Experimental Structure Probing Data
While RNA secondary structure prediction yields good predictions in general, the model implemented in the prediction algorithms and its parameters are not perfect. This may be due to several reasons, such as uncertainties in the parameters and the simplified assumptions of the model itself. However, prediction performance can be increased by integrating (experimental) RNA structure probing data, such as derived from selective 2’-hydroxyl acylation analyzed by primer extension (SHAPE), dimethyl sulfate (DMS), inline probing, or similar techniques.
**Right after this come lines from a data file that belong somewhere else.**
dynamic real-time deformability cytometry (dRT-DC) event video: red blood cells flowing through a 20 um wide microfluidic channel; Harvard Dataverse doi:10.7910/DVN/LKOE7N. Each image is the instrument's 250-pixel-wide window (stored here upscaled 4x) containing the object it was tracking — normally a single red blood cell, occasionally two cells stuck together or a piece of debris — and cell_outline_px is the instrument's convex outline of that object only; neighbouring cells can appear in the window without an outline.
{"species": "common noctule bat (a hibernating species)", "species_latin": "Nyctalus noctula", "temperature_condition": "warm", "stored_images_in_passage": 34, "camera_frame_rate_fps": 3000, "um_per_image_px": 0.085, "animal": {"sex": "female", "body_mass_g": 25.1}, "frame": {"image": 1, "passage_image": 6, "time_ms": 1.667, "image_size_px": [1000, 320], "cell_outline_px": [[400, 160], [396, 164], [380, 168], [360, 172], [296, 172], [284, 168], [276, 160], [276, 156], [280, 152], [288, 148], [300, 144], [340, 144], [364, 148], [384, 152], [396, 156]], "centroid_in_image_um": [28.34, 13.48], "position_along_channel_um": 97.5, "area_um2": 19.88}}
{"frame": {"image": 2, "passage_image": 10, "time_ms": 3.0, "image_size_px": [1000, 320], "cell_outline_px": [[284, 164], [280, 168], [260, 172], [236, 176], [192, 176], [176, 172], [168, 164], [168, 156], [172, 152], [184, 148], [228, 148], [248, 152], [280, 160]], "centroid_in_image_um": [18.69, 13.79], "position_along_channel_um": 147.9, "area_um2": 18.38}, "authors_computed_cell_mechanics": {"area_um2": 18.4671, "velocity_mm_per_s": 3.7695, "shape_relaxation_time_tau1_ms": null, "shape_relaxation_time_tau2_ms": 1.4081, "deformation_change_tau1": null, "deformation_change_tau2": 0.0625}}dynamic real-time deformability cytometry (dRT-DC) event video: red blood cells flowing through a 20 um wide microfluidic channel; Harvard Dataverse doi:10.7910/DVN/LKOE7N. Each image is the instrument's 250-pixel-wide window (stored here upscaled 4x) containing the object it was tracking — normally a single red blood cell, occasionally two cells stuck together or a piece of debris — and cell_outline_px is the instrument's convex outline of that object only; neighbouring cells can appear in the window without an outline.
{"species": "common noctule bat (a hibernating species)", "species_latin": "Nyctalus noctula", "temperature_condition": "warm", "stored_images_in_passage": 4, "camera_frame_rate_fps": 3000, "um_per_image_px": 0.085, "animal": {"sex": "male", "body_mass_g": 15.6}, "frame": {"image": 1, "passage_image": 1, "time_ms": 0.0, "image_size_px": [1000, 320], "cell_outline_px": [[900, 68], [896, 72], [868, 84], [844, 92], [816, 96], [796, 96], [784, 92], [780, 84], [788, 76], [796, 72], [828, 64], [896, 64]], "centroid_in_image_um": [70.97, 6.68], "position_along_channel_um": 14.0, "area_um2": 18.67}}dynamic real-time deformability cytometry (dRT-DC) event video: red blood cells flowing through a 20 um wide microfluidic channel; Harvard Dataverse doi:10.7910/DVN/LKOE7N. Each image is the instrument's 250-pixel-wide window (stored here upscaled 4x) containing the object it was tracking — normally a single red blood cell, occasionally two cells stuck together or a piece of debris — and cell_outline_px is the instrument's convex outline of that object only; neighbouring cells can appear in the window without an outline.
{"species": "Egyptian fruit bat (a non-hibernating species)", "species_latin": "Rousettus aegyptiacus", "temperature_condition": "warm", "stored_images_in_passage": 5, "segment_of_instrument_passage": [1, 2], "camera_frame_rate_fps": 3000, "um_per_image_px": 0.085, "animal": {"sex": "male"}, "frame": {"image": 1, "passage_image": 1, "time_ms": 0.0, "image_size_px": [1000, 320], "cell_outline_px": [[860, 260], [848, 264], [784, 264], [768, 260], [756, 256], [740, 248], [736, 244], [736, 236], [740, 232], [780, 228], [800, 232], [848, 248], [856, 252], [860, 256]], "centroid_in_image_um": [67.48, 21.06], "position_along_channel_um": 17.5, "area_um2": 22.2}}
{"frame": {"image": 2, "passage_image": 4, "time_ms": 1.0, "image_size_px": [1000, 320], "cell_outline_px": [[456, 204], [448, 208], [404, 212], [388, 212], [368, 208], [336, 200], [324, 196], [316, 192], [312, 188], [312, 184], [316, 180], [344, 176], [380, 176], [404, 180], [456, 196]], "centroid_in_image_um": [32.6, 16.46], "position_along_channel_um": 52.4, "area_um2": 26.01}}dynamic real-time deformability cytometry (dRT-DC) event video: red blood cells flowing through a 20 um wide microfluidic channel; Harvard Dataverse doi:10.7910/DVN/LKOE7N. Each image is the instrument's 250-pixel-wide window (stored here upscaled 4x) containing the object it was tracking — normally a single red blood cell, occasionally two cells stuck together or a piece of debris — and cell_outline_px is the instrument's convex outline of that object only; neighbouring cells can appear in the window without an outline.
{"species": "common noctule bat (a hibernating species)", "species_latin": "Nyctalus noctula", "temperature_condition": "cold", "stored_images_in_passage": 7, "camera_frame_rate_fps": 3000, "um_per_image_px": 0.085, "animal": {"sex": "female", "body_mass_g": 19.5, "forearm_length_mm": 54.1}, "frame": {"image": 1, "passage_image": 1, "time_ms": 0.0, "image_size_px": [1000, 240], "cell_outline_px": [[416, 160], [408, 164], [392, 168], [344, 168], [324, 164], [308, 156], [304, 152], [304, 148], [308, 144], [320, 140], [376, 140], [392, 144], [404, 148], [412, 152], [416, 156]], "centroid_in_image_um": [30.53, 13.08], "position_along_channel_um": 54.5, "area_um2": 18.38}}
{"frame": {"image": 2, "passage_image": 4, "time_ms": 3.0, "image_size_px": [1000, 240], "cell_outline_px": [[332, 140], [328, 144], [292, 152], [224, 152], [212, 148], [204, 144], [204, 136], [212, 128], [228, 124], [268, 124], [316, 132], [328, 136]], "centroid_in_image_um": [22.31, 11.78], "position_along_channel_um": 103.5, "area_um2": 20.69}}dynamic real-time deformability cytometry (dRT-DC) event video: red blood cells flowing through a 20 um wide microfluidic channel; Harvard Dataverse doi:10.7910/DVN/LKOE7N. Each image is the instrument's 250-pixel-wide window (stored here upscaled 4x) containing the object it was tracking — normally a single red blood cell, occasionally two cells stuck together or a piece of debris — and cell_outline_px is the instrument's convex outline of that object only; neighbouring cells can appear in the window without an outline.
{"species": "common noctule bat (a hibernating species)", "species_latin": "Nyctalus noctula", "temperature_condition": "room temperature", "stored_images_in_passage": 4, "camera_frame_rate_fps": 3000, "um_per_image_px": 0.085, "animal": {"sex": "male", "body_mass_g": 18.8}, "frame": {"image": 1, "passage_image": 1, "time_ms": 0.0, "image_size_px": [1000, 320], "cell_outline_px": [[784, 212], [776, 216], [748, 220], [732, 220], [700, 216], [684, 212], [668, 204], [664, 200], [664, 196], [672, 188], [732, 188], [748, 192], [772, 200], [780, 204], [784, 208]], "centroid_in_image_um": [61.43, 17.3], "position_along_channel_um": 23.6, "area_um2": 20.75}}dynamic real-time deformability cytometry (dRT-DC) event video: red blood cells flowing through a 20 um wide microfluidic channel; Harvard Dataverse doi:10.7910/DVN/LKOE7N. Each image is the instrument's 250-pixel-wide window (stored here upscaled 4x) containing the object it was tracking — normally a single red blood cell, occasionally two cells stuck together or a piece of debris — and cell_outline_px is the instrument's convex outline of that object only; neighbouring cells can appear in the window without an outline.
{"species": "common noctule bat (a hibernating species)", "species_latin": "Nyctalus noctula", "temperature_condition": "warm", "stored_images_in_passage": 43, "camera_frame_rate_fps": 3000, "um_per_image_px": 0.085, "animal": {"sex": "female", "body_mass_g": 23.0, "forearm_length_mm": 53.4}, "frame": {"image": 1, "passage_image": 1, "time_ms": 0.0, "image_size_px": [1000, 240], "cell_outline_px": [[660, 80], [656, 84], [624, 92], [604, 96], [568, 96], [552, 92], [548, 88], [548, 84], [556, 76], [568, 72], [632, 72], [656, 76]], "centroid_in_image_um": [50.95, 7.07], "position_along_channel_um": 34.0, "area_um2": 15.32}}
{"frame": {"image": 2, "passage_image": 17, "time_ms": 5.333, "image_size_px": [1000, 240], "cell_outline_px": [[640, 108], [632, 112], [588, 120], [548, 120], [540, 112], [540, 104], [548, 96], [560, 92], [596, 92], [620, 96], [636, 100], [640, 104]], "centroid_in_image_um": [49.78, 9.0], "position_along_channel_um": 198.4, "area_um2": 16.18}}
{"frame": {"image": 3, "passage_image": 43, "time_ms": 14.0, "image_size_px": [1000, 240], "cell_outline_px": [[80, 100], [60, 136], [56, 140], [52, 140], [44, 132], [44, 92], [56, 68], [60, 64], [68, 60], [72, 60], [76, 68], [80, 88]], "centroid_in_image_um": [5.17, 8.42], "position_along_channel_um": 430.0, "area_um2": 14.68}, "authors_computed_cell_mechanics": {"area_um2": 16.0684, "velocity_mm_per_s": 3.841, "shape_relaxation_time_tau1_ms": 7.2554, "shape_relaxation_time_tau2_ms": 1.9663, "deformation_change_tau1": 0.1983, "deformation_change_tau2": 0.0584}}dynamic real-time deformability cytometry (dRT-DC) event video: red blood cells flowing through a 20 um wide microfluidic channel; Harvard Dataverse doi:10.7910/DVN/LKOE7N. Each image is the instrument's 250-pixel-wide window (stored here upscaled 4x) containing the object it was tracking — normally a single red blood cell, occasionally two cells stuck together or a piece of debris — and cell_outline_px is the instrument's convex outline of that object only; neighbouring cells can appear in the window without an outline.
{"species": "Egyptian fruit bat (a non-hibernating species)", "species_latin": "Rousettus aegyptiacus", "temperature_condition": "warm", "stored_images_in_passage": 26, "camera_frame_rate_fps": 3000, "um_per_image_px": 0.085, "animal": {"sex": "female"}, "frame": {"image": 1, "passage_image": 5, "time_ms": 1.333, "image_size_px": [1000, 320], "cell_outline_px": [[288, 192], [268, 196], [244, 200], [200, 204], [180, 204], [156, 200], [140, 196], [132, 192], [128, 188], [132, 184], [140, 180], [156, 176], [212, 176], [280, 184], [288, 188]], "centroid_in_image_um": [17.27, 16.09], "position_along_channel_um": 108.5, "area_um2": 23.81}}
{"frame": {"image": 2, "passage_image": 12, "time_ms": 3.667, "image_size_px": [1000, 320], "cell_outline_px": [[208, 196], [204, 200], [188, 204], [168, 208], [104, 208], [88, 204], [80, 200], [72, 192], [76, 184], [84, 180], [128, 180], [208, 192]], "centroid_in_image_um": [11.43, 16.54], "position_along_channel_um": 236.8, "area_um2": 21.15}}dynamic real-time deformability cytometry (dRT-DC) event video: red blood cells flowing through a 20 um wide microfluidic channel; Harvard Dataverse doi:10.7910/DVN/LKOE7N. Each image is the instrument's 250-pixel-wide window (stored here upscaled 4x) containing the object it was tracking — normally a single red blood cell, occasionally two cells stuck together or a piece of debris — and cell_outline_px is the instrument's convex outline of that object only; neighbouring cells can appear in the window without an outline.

Such experimental probing data is usually integrated in the form of small pertubations in the evaluated energy contributions (Soft Constraints) that effectively guide the prediction towards the information gained from the experiment.
Specialized Modules:
Structure Probing Data Workflow
Our implementations follow a particular workflow that basically divides the application of the structure probing data into three steps:
Pre-processing of the probing data
Conversion of the pre-processed data into pseudo energy contributions
Passing the pseudo energies to the soft-constraints interface
The first two steps are handled by a dedicated strategy, that basically is a
single callback function (vrna_probing_strategy_f). Then, the probing data and
the strategy need to be bundled, e.g. by vrna_probing_data_linear(), to obtain
a data structure of type vrna_probing_data_t. This data structure is then passed
to the vrna_sc_probing() function that performs the last of the three steps by
calling the strategy to process the data and adding the derived pseudo energy
contributions as soft constraints.
We already implemented a few different strategies that can be used out-of-the-box, i.e. we provide wrappers that generate the bundled data structure for a particular strategy. The available API symbols can be found in Strategies for Linear Data.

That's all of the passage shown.